--- Text segment ---
[START]
# Printer help!



## MicheleMomof4 (Jul 17, 2002)

I have a HP Deskjet 3745 and for whatever reason it has stopped printing lower case L's and all puncation. What the heck?! I reinstalled the driver with no help what so ever. Anyone dealt with this??
God Bless,
Michele


----------



## arabian knight (Dec 19, 2005)

Do a clean the Print Head, as that is where the printing is coming from the very end of the print cartridge is the print head, and maybe become clogged.
Under tools you should find the Clean Print Head, And if that does not do it Replace with new Print Cartridges...


----------



## jefferson (Nov 11, 2004)

it's blown, go shoppin.


----------



## 14yearpcmaker (Mar 11, 2007)

jefferson said:


> it's blown, go shoppin.


WONDERFUL advice...  
I would first try what Arabian Knight suggested...then call the manufacturer, if cleaning it doesn't help, or new cartridges.


----------



## MicheleMomof4 (Jul 17, 2002)

Tried cleaning the print head before I came here, great minds think alike. 
Apparently this has to do with an update of Windows I recently did. The recent hot fixes for this error are for Windows NT only. I have XP, so I am in fact going shopping. This is a problem with just this brand of HP computers I'm told. Off to the thrift store!
[END]
--- Data section ---
[START]
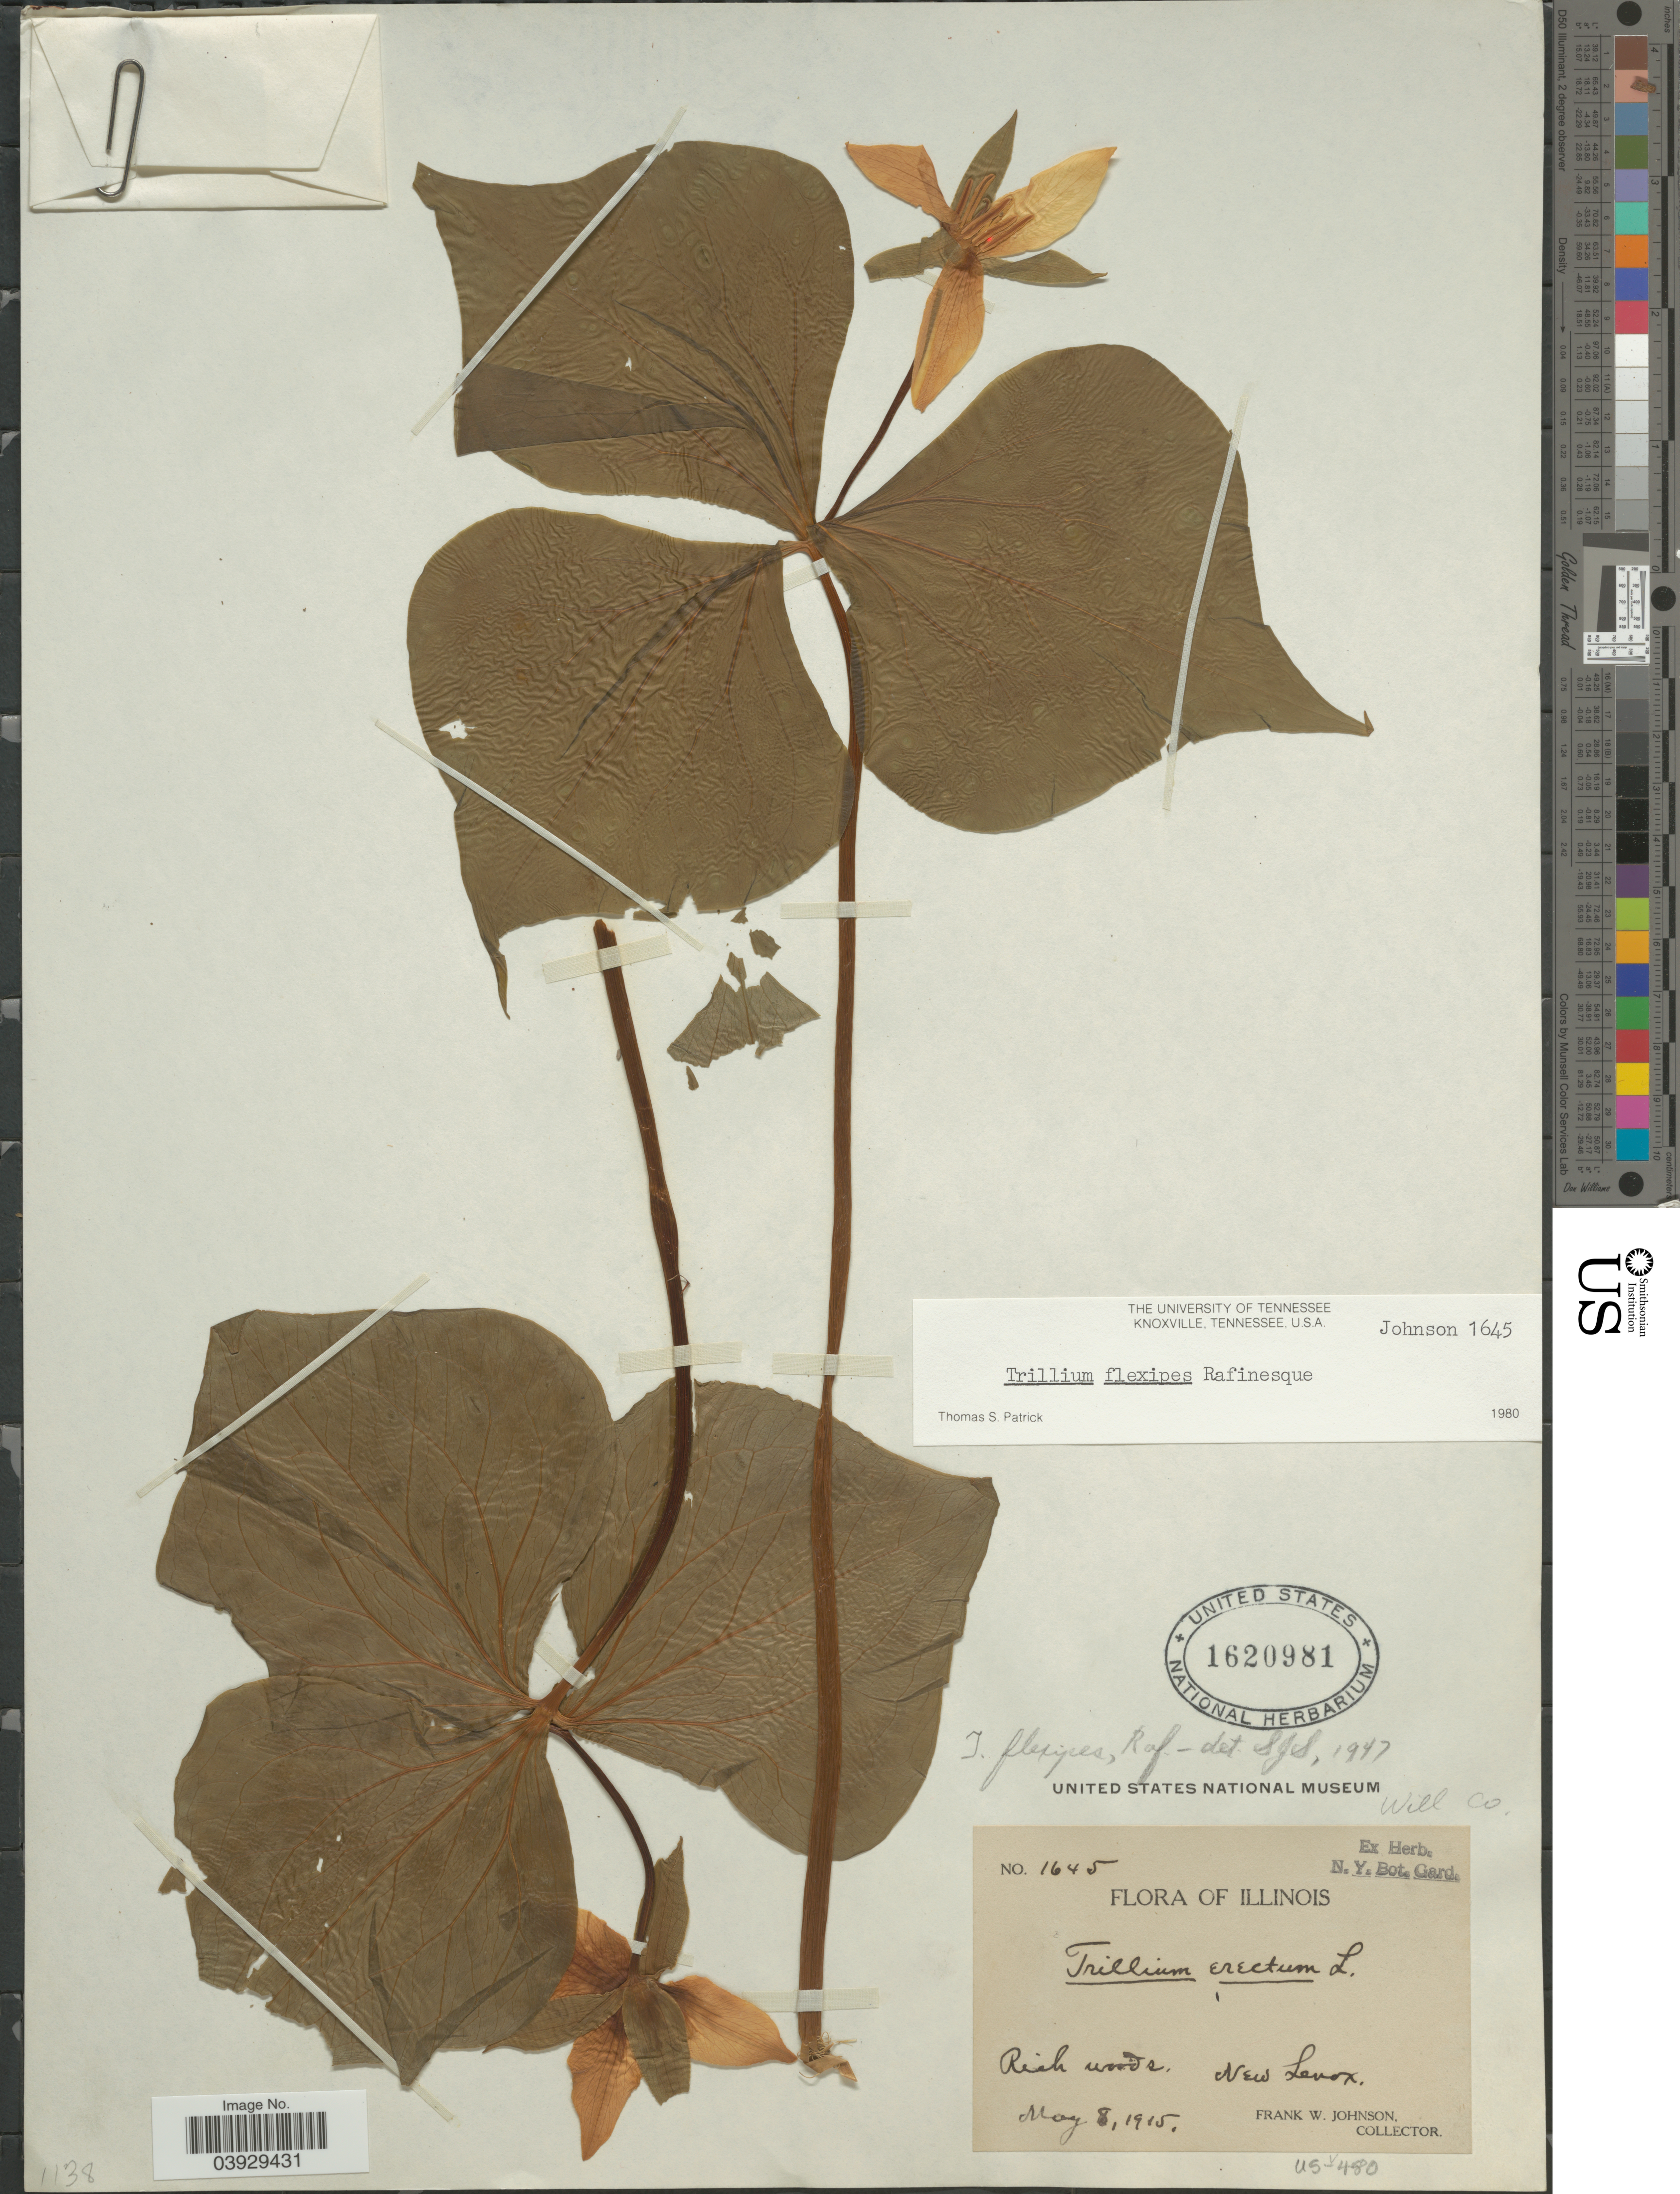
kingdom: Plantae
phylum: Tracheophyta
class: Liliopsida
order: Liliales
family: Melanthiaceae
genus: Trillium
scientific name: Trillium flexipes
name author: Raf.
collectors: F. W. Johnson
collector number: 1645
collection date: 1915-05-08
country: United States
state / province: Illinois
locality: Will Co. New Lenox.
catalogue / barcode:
[END]
--- Written problem A ---
Copy out every line of the plant specimen rows word for word, leaving out the pictures.
--- Written problem B ---
Pick up the printer help thread after its final post and continue it.
The printer thread and the plant specimen rows come from unrelated sources.

--- Exercise answer A ---
kingdom: Plantae
phylum: Tracheophyta
class: Liliopsida
order: Liliales
family: Melanthiaceae
genus: Trillium
scientific name: Trillium flexipes
name author: Raf.
collectors: F. W. Johnson
collector number: 1645
collection date: 1915-05-08
country: United States
state / province: Illinois
locality: Will Co. New Lenox.
catalogue / barcode:

--- Exercise answer B ---
God Bless,
Michele


----------



## 14yearpcmaker (Mar 11, 2007)

Might I make a suggestion that you get a LEXMARK printer? They're very nice printers and you very seldom have to change the ink cartridges~!


----------



## jefferson (Nov 11, 2004)

14yearpcmaker said:


> Might I make a suggestion that you get a LEXMARK printer? They're very nice printers and you very seldom have to change the ink cartridges~!


WHAT??? I like Lexmark, but those stinking little cartridges are the pits!!!!


----------



## 14yearpcmaker (Mar 11, 2007)

I only have to change my black/color combo cartridge once every two months....I usually print 5-20 pages every other day. Even when it starts complaining about the ink being low, I can still get about 100 pages out of it. I mostly print text, but print pictures about once every month.... I have an all-in-one 2300 series.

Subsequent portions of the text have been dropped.